## [WORK INSTRUCTION]
The material below holds pictures; leave them out and reproduce exactly the lines from the one with "X184800000Y-113200000D03*" through the one with "wire LEDvalue;", inclusive.

## [RECORD SET]
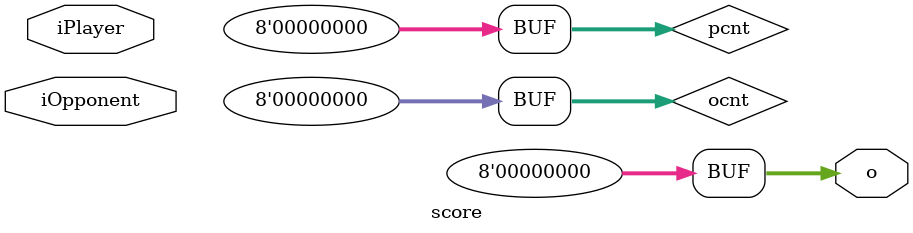
<source format=sv>
module score(
  input wire [63:0] iPlayer,
  input wire [63:0] iOpponent,
  output wire signed [7:0] o
);

reg [7:0] pcnt;
reg [7:0] ocnt;

popcount PCNT(
  .x(iPlayer),
  .o(pcnt[5:0])
);

popcount OCNT(
  .x(iOpponent),
  .o(ocnt[5:0])
);

assign o = pcnt == ocnt ? 0 : (pcnt > ocnt ? 8'd64 - (ocnt << 1) : -8'd64 + (pcnt << 1));

initial begin
  pcnt <= 0;
  ocnt <= 0;
end
endmodule

</source>
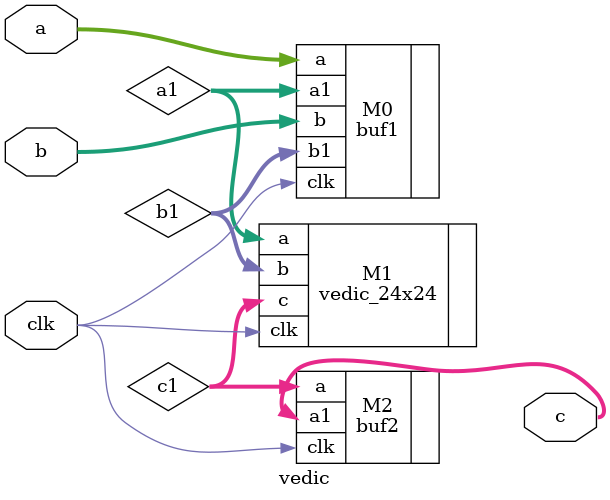
<source format=v>
`timescale 1ns / 1ps
module vedic(
    input [23:0] a,
    input [23:0] b,
    input clk,
    output [23:0] c
    );
wire [23:0] a1,b1;
wire [23:0] c1;
buf1 M0 (.a(a),.b(b),.clk(clk),.a1(a1),.b1(b1));
vedic_24x24 M1 (.a(a1),.b(b1),.clk(clk),.c(c1));
buf2   M2 (.a(c1),.clk(clk),.a1(c));

endmodule

</source>
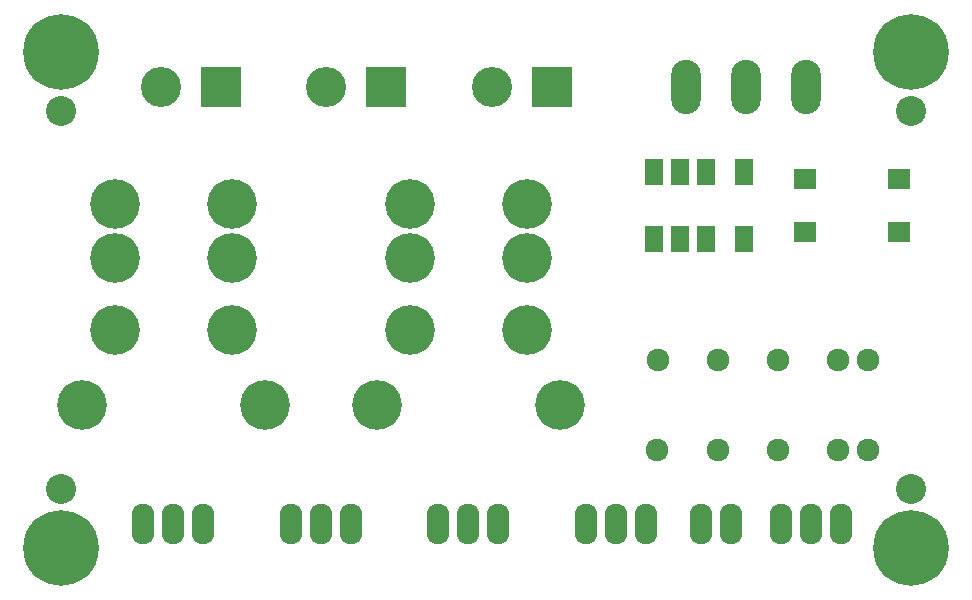
<source format=gbr>
G04 #@! TF.FileFunction,Soldermask,Top*
%FSLAX46Y46*%
G04 Gerber Fmt 4.6, Leading zero omitted, Abs format (unit mm)*
G04 Created by KiCad (PCBNEW 4.0.6) date 06/08/17 14:50:25*
%MOMM*%
%LPD*%
G01*
G04 APERTURE LIST*
%ADD10C,0.100000*%
%ADD11O,1.924000X3.448000*%
%ADD12C,4.200000*%
%ADD13R,1.598880X2.198320*%
%ADD14C,2.540000*%
%ADD15C,6.400000*%
%ADD16O,2.495500X4.591000*%
%ADD17R,1.950000X1.700000*%
%ADD18C,1.924000*%
%ADD19R,3.400000X3.400000*%
%ADD20C,3.400000*%
G04 APERTURE END LIST*
D10*
D11*
X173270000Y-119500000D03*
X170730000Y-119500000D03*
D12*
X155950000Y-92390000D03*
X146050000Y-92390000D03*
X146050000Y-96960000D03*
X146050000Y-103050000D03*
X155950000Y-96960000D03*
X155950000Y-103050000D03*
X158745000Y-109400000D03*
X143255000Y-109400000D03*
D13*
X174299840Y-89650120D03*
X171099440Y-89650120D03*
X168902340Y-89650120D03*
X166700160Y-89650120D03*
X166700160Y-95349880D03*
X168902340Y-95349880D03*
X171099440Y-95349880D03*
X174299840Y-95349880D03*
D14*
X116500000Y-84500000D03*
X116500000Y-116500000D03*
D11*
X128540000Y-119500000D03*
X126000000Y-119500000D03*
X123460000Y-119500000D03*
X182540000Y-119500000D03*
X180000000Y-119500000D03*
X177460000Y-119500000D03*
D15*
X188500000Y-79500000D03*
X116500000Y-121500000D03*
X188500000Y-121500000D03*
X116500000Y-79500000D03*
D16*
X179580000Y-82500000D03*
X174500000Y-82500000D03*
X169420000Y-82500000D03*
D11*
X153540000Y-119500000D03*
X151000000Y-119500000D03*
X148460000Y-119500000D03*
X141040000Y-119500000D03*
X138500000Y-119500000D03*
X135960000Y-119500000D03*
X166040000Y-119500000D03*
X163500000Y-119500000D03*
X160960000Y-119500000D03*
D17*
X179525000Y-90250000D03*
X187475000Y-90250000D03*
X179525000Y-94750000D03*
X187475000Y-94750000D03*
D18*
X184800000Y-113200000D03*
X182260000Y-113200000D03*
X184800000Y-105580000D03*
X177180000Y-113200000D03*
X182260000Y-105580000D03*
X172100000Y-113200000D03*
X177180000Y-105580000D03*
X167000000Y-113200000D03*
X167020000Y-105580000D03*
X172100000Y-105580000D03*
D12*
X130950000Y-92390000D03*
X121050000Y-92390000D03*
X121050000Y-96960000D03*
X121050000Y-103050000D03*
X130950000Y-96960000D03*
X130950000Y-103050000D03*
X133745000Y-109400000D03*
X118255000Y-109400000D03*
D14*
X188500000Y-84500000D03*
X188500000Y-116500000D03*
D19*
X130040000Y-82500000D03*
D20*
X124960000Y-82500000D03*
D19*
X144040000Y-82500000D03*
D20*
X138960000Y-82500000D03*
D19*
X158040000Y-82500000D03*
D20*
X152960000Y-82500000D03*
M02*

</source>
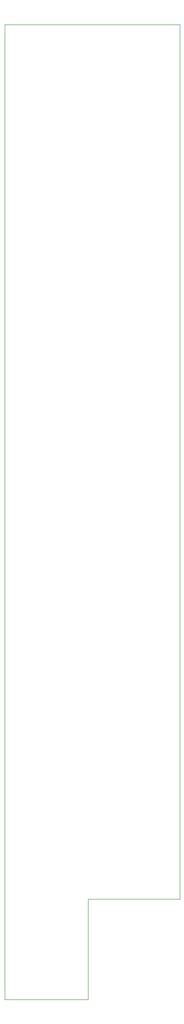
<source format=gm1>
%TF.GenerationSoftware,KiCad,Pcbnew,9.0.0*%
%TF.CreationDate,2025-03-16T11:10:10+01:00*%
%TF.ProjectId,DMH_Tripple_VCA_PCB_2,444d485f-5472-4697-9070-6c655f564341,1*%
%TF.SameCoordinates,Original*%
%TF.FileFunction,Profile,NP*%
%FSLAX46Y46*%
G04 Gerber Fmt 4.6, Leading zero omitted, Abs format (unit mm)*
G04 Created by KiCad (PCBNEW 9.0.0) date 2025-03-16 11:10:10*
%MOMM*%
%LPD*%
G01*
G04 APERTURE LIST*
%TA.AperFunction,Profile*%
%ADD10C,0.050000*%
%TD*%
G04 APERTURE END LIST*
D10*
X67500000Y-42500000D02*
X67500000Y-217500000D01*
X99000000Y-199500000D02*
X82500000Y-199500000D01*
X82500000Y-217500000D02*
X82500000Y-199500000D01*
X67500000Y-217500000D02*
X82500000Y-217500000D01*
X99000000Y-42500000D02*
X99000000Y-199500000D01*
X67500000Y-42500000D02*
X99000000Y-42500000D01*
M02*

</source>
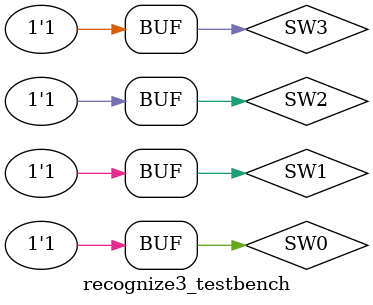
<source format=sv>
module recognize3(LEDvalue, SW3, SW2, SW1, SW0);
	output LEDvalue;
	input SW3, SW2, SW1, SW0;
	
	assign LEDvalue = (~SW3)*(~SW2)*SW1*SW0;
endmodule

module recognize3_testbench();
	reg SW3, SW2, SW1, SW0;
	wire LEDvalue;
	
	recognize3 dut (.LEDvalue, .SW3, .SW2, .SW1, .SW0);
	
	initial begin
		SW3=0; SW2=0; SW1=0; SW0=0; #10;
		SW3=0; SW2=0; SW1=0; SW0=1; #10;
		SW3=0; SW2=0; SW1=1; SW0=0; #10;
		SW3=0; SW2=0; SW1=1; SW0=1; #10;
		SW3=0; SW2=1; SW1=0; SW0=0; #10;
		SW3=0; SW2=1; SW1=0; SW0=1; #10;
		SW3=0; SW2=1; SW1=1; SW0=0; #10;
		SW3=0; SW2=1; SW1=1; SW0=1; #10;
		SW3=1; SW2=0; SW1=0; SW0=0; #10;
		SW3=1; SW2=0; SW1=0; SW0=1; #10;
		SW3=1; SW2=0; SW1=1; SW0=0; #10;
		SW3=1; SW2=0; SW1=1; SW0=1; #10;
		SW3=1; SW2=1; SW1=0; SW0=0; #10;
		SW3=1; SW2=1; SW1=0; SW0=1; #10;
		SW3=1; SW2=1; SW1=1; SW0=0; #10;
		SW3=1; SW2=1; SW1=1; SW0=1; #10;
	end
endmodule

</source>
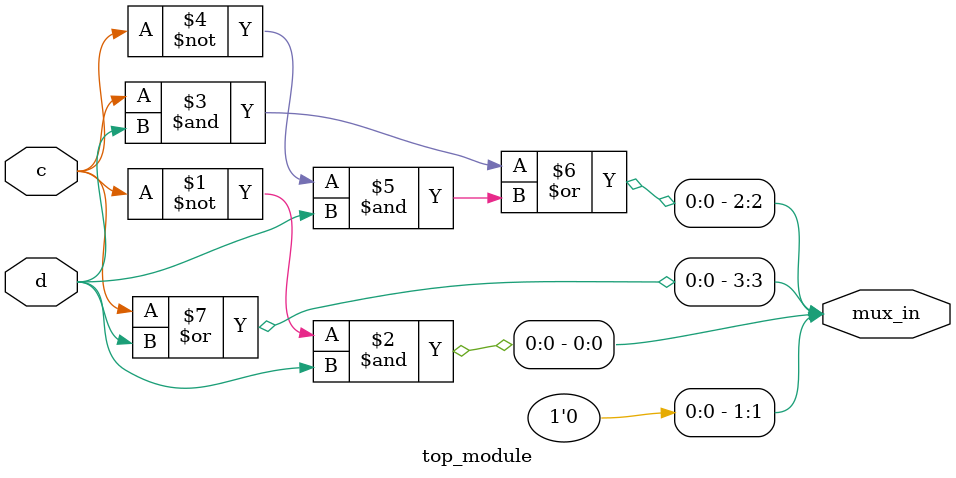
<source format=sv>
module top_module (
    input c,
    input d,
    output [3:0] mux_in
);

    assign mux_in[0] = ~c & d;      // cd = 00 -> 4-to-1 mux input 0
    assign mux_in[1] = 0;           // cd = 01 -> 4-to-1 mux input 1
    assign mux_in[2] = (c & d) | (~c & d); // cd = 11 -> 4-to-1 mux input 2
    assign mux_in[3] = c | d;       // cd = 10 -> 4-to-1 mux input 3

endmodule

</source>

## [TASK SOLUTION]
X184800000Y-113200000D03*
X182260000Y-113200000D03*
X184800000Y-105580000D03*
X177180000Y-113200000D03*
X182260000Y-105580000D03*
X172100000Y-113200000D03*
X177180000Y-105580000D03*
X167000000Y-113200000D03*
X167020000Y-105580000D03*
X172100000Y-105580000D03*
D12*
X130950000Y-92390000D03*
X121050000Y-92390000D03*
X121050000Y-96960000D03*
X121050000Y-103050000D03*
X130950000Y-96960000D03*
X130950000Y-103050000D03*
X133745000Y-109400000D03*
X118255000Y-109400000D03*
D14*
X188500000Y-84500000D03*
X188500000Y-116500000D03*
D19*
X130040000Y-82500000D03*
D20*
X124960000Y-82500000D03*
D19*
X144040000Y-82500000D03*
D20*
X138960000Y-82500000D03*
D19*
X158040000Y-82500000D03*
D20*
X152960000Y-82500000D03*
M02*

</source>
<source format=gm1>
%TF.GenerationSoftware,KiCad,Pcbnew,9.0.0*%
%TF.CreationDate,2025-03-16T11:10:10+01:00*%
%TF.ProjectId,DMH_Tripple_VCA_PCB_2,444d485f-5472-4697-9070-6c655f564341,1*%
%TF.SameCoordinates,Original*%
%TF.FileFunction,Profile,NP*%
%FSLAX46Y46*%
G04 Gerber Fmt 4.6, Leading zero omitted, Abs format (unit mm)*
G04 Created by KiCad (PCBNEW 9.0.0) date 2025-03-16 11:10:10*
%MOMM*%
%LPD*%
G01*
G04 APERTURE LIST*
%TA.AperFunction,Profile*%
%ADD10C,0.050000*%
%TD*%
G04 APERTURE END LIST*
D10*
X67500000Y-42500000D02*
X67500000Y-217500000D01*
X99000000Y-199500000D02*
X82500000Y-199500000D01*
X82500000Y-217500000D02*
X82500000Y-199500000D01*
X67500000Y-217500000D02*
X82500000Y-217500000D01*
X99000000Y-42500000D02*
X99000000Y-199500000D01*
X67500000Y-42500000D02*
X99000000Y-42500000D01*
M02*

</source>
<source format=sv>
module recognize3(LEDvalue, SW3, SW2, SW1, SW0);
	output LEDvalue;
	input SW3, SW2, SW1, SW0;
	
	assign LEDvalue = (~SW3)*(~SW2)*SW1*SW0;
endmodule

module recognize3_testbench();
	reg SW3, SW2, SW1, SW0;
	wire LEDvalue;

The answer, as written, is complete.